Namun, Rudra tak semudah itu percaya. “Kamu yakin tidak ada pria yang mencoba mendekatimu? Atau mungkin seseorang yang berniat jahat?” tanyanya sambil menajamkan tatapan.
Durga tertawa kecil, berusaha menyembunyikan kegugupannya. “Kak Rudra, aku bukan anak kecil lagi. Aku bisa menjaga diri.”
Meski ragu, akhirnya Rudra dan kedua kakaknya mengalah. “Baiklah. Kalau begitu, kami akan percaya padamu kali ini. Tapi ingat, jangan sembunyikan apa pun dari kami,” ujar Arjun sambil mengakhiri video call.
Setelah panggilan berakhir, Durga mendesah panjang. Ia meraih keningnya, menyentuh sindur yang hampir memudar. Pikirannya kembali melayang ke kejadian tadi malam.
Richard Diraya... Nama itu kini terukir di benaknya. Wajah tampan pria itu, keberaniannya, serta aura misteriusnya tak bisa ia lupakan. Tapi lebih dari itu, ada sesuatu dalam tatapan mata Richard yang membuatnya merasa aman, meski di tengah bahaya.
“Siapa dia sebenarnya?” gumam Durga pelan, sambil menatap langit-langit kamarnya. Ia tahu, kejadian tadi malam hanyalah awal dari sesuatu yang jauh lebih besar. Sesuatu yang, entah bagaimana, akan mengubah hidupnya.
Di tempat mereka berdua masing-masing Richard Diraya dan Durga Kumari Singh menghela nafas panjang mereka. “Kapan aku bisa tenang…” gumam mereka berdua.
Keesokan harinya, di tengah perjalanan menuju kampus, Durga dan Richard tidak sengaja bertemu.

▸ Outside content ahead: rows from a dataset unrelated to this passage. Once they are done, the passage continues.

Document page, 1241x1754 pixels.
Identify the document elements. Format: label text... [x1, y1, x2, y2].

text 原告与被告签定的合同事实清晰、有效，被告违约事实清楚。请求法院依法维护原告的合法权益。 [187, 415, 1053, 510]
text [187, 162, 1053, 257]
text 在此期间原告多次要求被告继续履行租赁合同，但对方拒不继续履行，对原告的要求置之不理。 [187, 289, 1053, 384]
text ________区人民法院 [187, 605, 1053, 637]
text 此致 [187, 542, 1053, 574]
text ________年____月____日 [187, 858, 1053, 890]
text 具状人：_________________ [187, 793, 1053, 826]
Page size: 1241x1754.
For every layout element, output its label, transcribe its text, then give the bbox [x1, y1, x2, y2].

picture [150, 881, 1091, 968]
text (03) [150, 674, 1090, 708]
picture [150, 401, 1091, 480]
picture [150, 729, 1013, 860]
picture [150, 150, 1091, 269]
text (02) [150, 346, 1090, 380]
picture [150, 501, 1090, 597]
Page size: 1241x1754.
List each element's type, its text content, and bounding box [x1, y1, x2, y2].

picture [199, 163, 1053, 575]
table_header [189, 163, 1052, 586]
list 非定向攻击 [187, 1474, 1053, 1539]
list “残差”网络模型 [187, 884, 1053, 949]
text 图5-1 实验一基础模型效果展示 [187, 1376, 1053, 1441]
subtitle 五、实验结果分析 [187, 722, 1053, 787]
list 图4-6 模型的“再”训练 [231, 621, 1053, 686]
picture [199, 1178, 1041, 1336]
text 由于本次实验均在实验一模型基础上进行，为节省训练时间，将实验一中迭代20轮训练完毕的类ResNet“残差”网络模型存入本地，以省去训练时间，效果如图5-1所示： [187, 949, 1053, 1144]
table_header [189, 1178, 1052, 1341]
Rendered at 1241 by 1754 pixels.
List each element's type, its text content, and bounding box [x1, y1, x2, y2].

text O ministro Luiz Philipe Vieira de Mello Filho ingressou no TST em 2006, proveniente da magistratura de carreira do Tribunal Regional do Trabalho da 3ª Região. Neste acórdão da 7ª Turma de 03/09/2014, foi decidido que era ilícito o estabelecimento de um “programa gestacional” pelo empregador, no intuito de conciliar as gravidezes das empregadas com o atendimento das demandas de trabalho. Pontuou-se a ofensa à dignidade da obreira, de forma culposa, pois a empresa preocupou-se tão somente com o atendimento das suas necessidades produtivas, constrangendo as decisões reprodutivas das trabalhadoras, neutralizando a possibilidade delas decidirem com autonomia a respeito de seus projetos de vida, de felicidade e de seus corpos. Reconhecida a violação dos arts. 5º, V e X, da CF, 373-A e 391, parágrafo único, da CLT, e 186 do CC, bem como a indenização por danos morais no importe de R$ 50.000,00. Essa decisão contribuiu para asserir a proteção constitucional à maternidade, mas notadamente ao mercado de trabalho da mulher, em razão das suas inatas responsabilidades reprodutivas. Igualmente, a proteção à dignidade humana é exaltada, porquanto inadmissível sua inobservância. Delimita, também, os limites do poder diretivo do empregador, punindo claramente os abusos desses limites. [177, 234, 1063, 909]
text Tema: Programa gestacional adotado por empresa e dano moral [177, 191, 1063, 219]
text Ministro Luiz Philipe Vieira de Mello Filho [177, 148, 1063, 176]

Pandangan mereka saling bertaut, seolah takdir sengaja mempertemukan mereka kembali.
“Tuan Richard…” gumam Durga pelan, nyaris tak terdengar.
Richard tersenyum tipis, memancarkan aura percaya diri yang khas. “Kita bertemu lagi, ya, Nona,” ucapnya dengan nada tenang.
Durga terdiam sejenak, berusaha meredakan degup jantungnya yang tiba-tiba berdebar lebih kencang. “Iya, Tuan. Ini sudah kali ketiga,” balasnya dengan suara pelan, nyaris berbisik.